1. Compounding pharmacies are legal, but are not FDA-regulated. Unlike traditional pharmacies, which dispense drugs manufactured by drug companies, compounding pharmacies create and mix their own drugs. While the ingredients they use are FDA-approved, their methods and facilities are not regulated by the FDA. In fact, until the 1950s, when the mass manufacturing of FDA-regulated drugs took off, about 80 percent of prescriptions were compounded, according to Reuters. Such pharmacies are overseen by state pharmacy boards, which may have as few as half a dozen inspectors for thousands of pharmacies.
2. Such pharmacies are more common than you might think. According to the director of the Pharmacy Compounding Accreditation Board via Reuters, there are anywhere from 3,000 to 5,000 compunding pharmacies in the United States. As many as 5 percent of prescriptions written annually are for compounded products.
3. They’re meant to make personalized doses of medicine for special needs. Two common scenarios: making child-size doses of drugs that are only available for adults, or making dye-free or gluten-free formulations for people with certain allergies; according to the New York Times, every acute-care hospital has a compounding pharmacy on-site.

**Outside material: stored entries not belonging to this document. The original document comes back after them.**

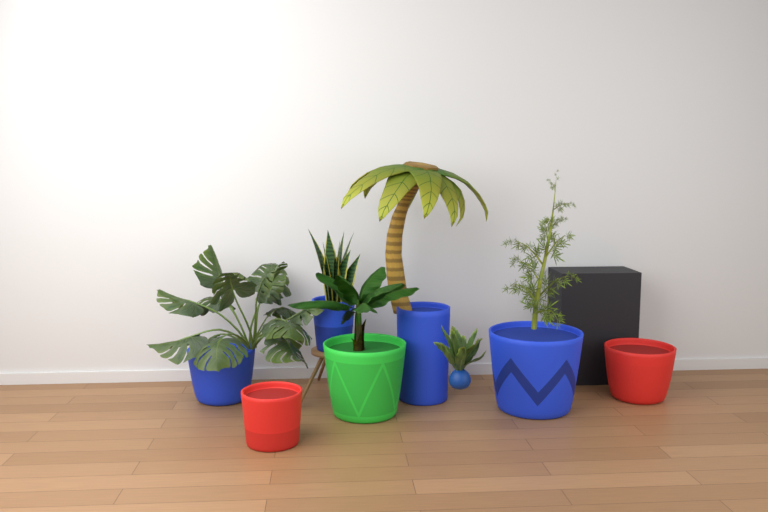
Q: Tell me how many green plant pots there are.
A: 1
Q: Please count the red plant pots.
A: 2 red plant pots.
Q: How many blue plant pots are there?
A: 4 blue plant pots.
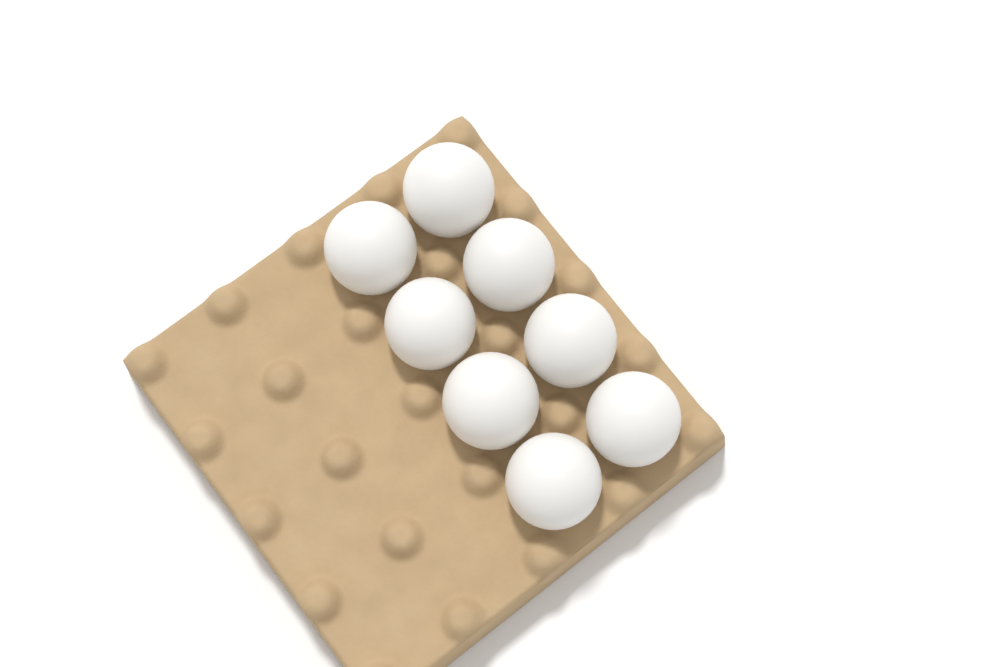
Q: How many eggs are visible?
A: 8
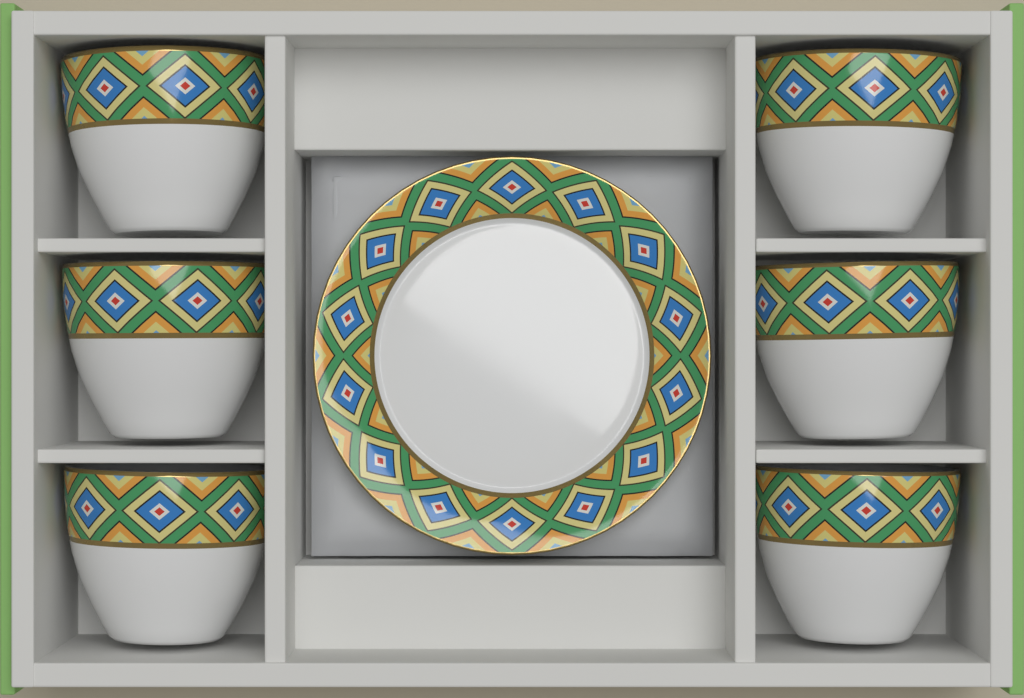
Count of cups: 6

However, it seems some pharmacies, like the New England Compounding Center (NECC) implicated in the meningitis outbreak, are functioning more like mini drug manufacturers by mass-producing certain medications, especially those that have been in short supply from FDA-regulated pharmaceutical companies. The NECC’s steroid injection, for example, was shipped to 23 states and given to 14,000 patients—not exactly a single dose for a specific patient.
4. You may not always know if you’re getting a compounded drug. Regular pharmacies don’t fill prescriptions for compounded drugs; if your doctor prescribes one, you will need to get it filled at a special pharmacy, says WebMD. But if you get medicine directly from a doctor’s office or hospital, it’s not always so clear-cut, so you should ask where the drug came from. In some cases, hospital doctors may not even know whether the hospital pharmacy purchased drugs from a compounding pharmacy or a regular pharmaceutical manufacturer.
5. Be especially careful about injectable or IV drugs. Try to take FDA-approved versions of these drugs, which must be prepared under sterile conditions, when possible. If you do require a compounded prescription, make sure the pharmacy is licensed and is familiar with and has experience preparing it, recommends the Times.